> _Assignment_
Each entry needs to be reproduced verbatim.

> _Given records_
»»

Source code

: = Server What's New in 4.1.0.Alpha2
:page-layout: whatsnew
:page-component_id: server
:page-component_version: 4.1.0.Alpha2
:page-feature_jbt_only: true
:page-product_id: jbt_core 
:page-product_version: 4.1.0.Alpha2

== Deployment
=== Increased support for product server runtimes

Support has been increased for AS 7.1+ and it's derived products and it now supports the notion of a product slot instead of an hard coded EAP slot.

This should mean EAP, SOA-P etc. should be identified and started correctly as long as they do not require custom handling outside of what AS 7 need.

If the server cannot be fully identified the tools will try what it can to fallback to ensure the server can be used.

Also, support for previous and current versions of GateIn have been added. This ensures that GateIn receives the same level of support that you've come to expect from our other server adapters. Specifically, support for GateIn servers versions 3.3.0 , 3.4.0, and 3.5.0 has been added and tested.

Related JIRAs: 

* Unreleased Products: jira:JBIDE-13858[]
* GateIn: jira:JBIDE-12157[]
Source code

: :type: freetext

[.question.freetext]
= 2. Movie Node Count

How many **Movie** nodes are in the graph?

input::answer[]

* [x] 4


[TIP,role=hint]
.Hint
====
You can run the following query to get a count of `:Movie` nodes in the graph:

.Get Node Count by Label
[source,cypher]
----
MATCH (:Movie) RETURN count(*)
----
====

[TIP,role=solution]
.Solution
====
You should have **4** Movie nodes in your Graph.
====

««

> _Finished task_
Source code

: = Server What's New in 4.1.0.Alpha2
:page-layout: whatsnew
:page-component_id: server
:page-component_version: 4.1.0.Alpha2
:page-feature_jbt_only: true
:page-product_id: jbt_core 
:page-product_version: 4.1.0.Alpha2

== Deployment
=== Increased support for product server runtimes

Support has been increased for AS 7.1+ and it's derived products and it now supports the notion of a product slot instead of an hard coded EAP slot.

This should mean EAP, SOA-P etc. should be identified and started correctly as long as they do not require custom handling outside of what AS 7 need.

If the server cannot be fully identified the tools will try what it can to fallback to ensure the server can be used.

Also, support for previous and current versions of GateIn have been added. This ensures that GateIn receives the same level of support that you've come to expect from our other server adapters. Specifically, support for GateIn servers versions 3.3.0 , 3.4.0, and 3.5.0 has been added and tested.

Related JIRAs: 

* Unreleased Products: jira:JBIDE-13858[]
* GateIn: jira:JBIDE-12157[]
Source code

: :type: freetext

[.question.freetext]
= 2. Movie Node Count

How many **Movie** nodes are in the graph?

input::answer[]

* [x] 4


[TIP,role=hint]
.Hint
====
You can run the following query to get a count of `:Movie` nodes in the graph:

.Get Node Count by Label
[source,cypher]
----
MATCH (:Movie) RETURN count(*)
----
====

[TIP,role=solution]
.Solution
====
You should have **4** Movie nodes in your Graph.
====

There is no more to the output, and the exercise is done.